(Saved data entries)
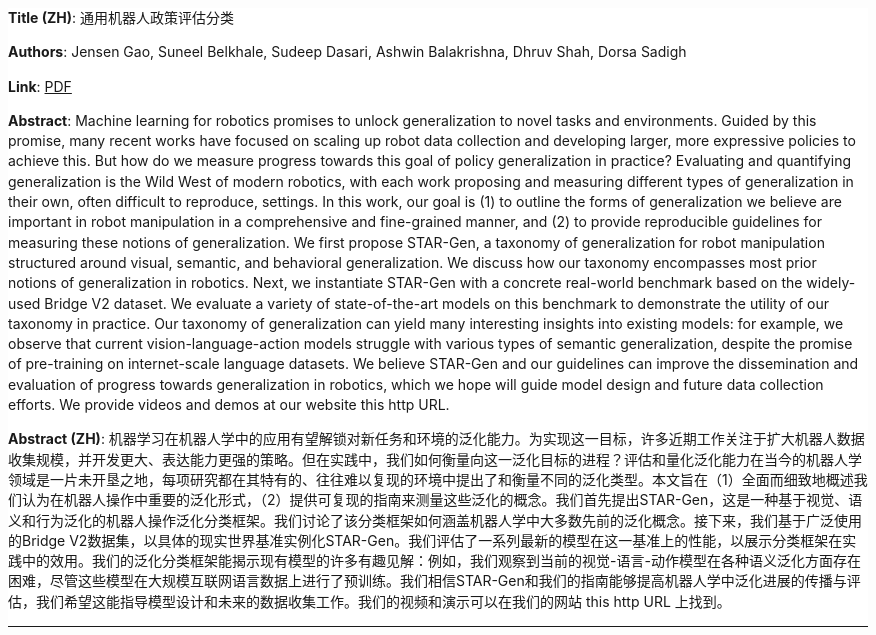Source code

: **Title (ZH)**: 通用机器人政策评估分类 

**Authors**: Jensen Gao, Suneel Belkhale, Sudeep Dasari, Ashwin Balakrishna, Dhruv Shah, Dorsa Sadigh  

**Link**: [PDF](https://arxiv.org/pdf/2503.01238)  

**Abstract**: Machine learning for robotics promises to unlock generalization to novel tasks and environments. Guided by this promise, many recent works have focused on scaling up robot data collection and developing larger, more expressive policies to achieve this. But how do we measure progress towards this goal of policy generalization in practice? Evaluating and quantifying generalization is the Wild West of modern robotics, with each work proposing and measuring different types of generalization in their own, often difficult to reproduce, settings. In this work, our goal is (1) to outline the forms of generalization we believe are important in robot manipulation in a comprehensive and fine-grained manner, and (2) to provide reproducible guidelines for measuring these notions of generalization. We first propose STAR-Gen, a taxonomy of generalization for robot manipulation structured around visual, semantic, and behavioral generalization. We discuss how our taxonomy encompasses most prior notions of generalization in robotics. Next, we instantiate STAR-Gen with a concrete real-world benchmark based on the widely-used Bridge V2 dataset. We evaluate a variety of state-of-the-art models on this benchmark to demonstrate the utility of our taxonomy in practice. Our taxonomy of generalization can yield many interesting insights into existing models: for example, we observe that current vision-language-action models struggle with various types of semantic generalization, despite the promise of pre-training on internet-scale language datasets. We believe STAR-Gen and our guidelines can improve the dissemination and evaluation of progress towards generalization in robotics, which we hope will guide model design and future data collection efforts. We provide videos and demos at our website this http URL. 

**Abstract (ZH)**: 机器学习在机器人学中的应用有望解锁对新任务和环境的泛化能力。为实现这一目标，许多近期工作关注于扩大机器人数据收集规模，并开发更大、表达能力更强的策略。但在实践中，我们如何衡量向这一泛化目标的进程？评估和量化泛化能力在当今的机器人学领域是一片未开垦之地，每项研究都在其特有的、往往难以复现的环境中提出了和衡量不同的泛化类型。本文旨在（1）全面而细致地概述我们认为在机器人操作中重要的泛化形式，（2）提供可复现的指南来测量这些泛化的概念。我们首先提出STAR-Gen，这是一种基于视觉、语义和行为泛化的机器人操作泛化分类框架。我们讨论了该分类框架如何涵盖机器人学中大多数先前的泛化概念。接下来，我们基于广泛使用的Bridge V2数据集，以具体的现实世界基准实例化STAR-Gen。我们评估了一系列最新的模型在这一基准上的性能，以展示分类框架在实践中的效用。我们的泛化分类框架能揭示现有模型的许多有趣见解：例如，我们观察到当前的视觉-语言-动作模型在各种语义泛化方面存在困难，尽管这些模型在大规模互联网语言数据上进行了预训练。我们相信STAR-Gen和我们的指南能够提高机器人学中泛化进展的传播与评估，我们希望这能指导模型设计和未来的数据收集工作。我们的视频和演示可以在我们的网站 this http URL 上找到。 

---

Description of the task → Write out the records once more, word for word, though without the pictures they contain.

Exercise response →
Source code

: **Title (ZH)**: 通用机器人政策评估分类 

**Authors**: Jensen Gao, Suneel Belkhale, Sudeep Dasari, Ashwin Balakrishna, Dhruv Shah, Dorsa Sadigh  

**Link**: [PDF](https://arxiv.org/pdf/2503.01238)  

**Abstract**: Machine learning for robotics promises to unlock generalization to novel tasks and environments. Guided by this promise, many recent works have focused on scaling up robot data collection and developing larger, more expressive policies to achieve this. But how do we measure progress towards this goal of policy generalization in practice? Evaluating and quantifying generalization is the Wild West of modern robotics, with each work proposing and measuring different types of generalization in their own, often difficult to reproduce, settings. In this work, our goal is (1) to outline the forms of generalization we believe are important in robot manipulation in a comprehensive and fine-grained manner, and (2) to provide reproducible guidelines for measuring these notions of generalization. We first propose STAR-Gen, a taxonomy of generalization for robot manipulation structured around visual, semantic, and behavioral generalization. We discuss how our taxonomy encompasses most prior notions of generalization in robotics. Next, we instantiate STAR-Gen with a concrete real-world benchmark based on the widely-used Bridge V2 dataset. We evaluate a variety of state-of-the-art models on this benchmark to demonstrate the utility of our taxonomy in practice. Our taxonomy of generalization can yield many interesting insights into existing models: for example, we observe that current vision-language-action models struggle with various types of semantic generalization, despite the promise of pre-training on internet-scale language datasets. We believe STAR-Gen and our guidelines can improve the dissemination and evaluation of progress towards generalization in robotics, which we hope will guide model design and future data collection efforts. We provide videos and demos at our website this http URL. 

**Abstract (ZH)**: 机器学习在机器人学中的应用有望解锁对新任务和环境的泛化能力。为实现这一目标，许多近期工作关注于扩大机器人数据收集规模，并开发更大、表达能力更强的策略。但在实践中，我们如何衡量向这一泛化目标的进程？评估和量化泛化能力在当今的机器人学领域是一片未开垦之地，每项研究都在其特有的、往往难以复现的环境中提出了和衡量不同的泛化类型。本文旨在（1）全面而细致地概述我们认为在机器人操作中重要的泛化形式，（2）提供可复现的指南来测量这些泛化的概念。我们首先提出STAR-Gen，这是一种基于视觉、语义和行为泛化的机器人操作泛化分类框架。我们讨论了该分类框架如何涵盖机器人学中大多数先前的泛化概念。接下来，我们基于广泛使用的Bridge V2数据集，以具体的现实世界基准实例化STAR-Gen。我们评估了一系列最新的模型在这一基准上的性能，以展示分类框架在实践中的效用。我们的泛化分类框架能揭示现有模型的许多有趣见解：例如，我们观察到当前的视觉-语言-动作模型在各种语义泛化方面存在困难，尽管这些模型在大规模互联网语言数据上进行了预训练。我们相信STAR-Gen和我们的指南能够提高机器人学中泛化进展的传播与评估，我们希望这能指导模型设计和未来的数据收集工作。我们的视频和演示可以在我们的网站 this http URL 上找到。 

---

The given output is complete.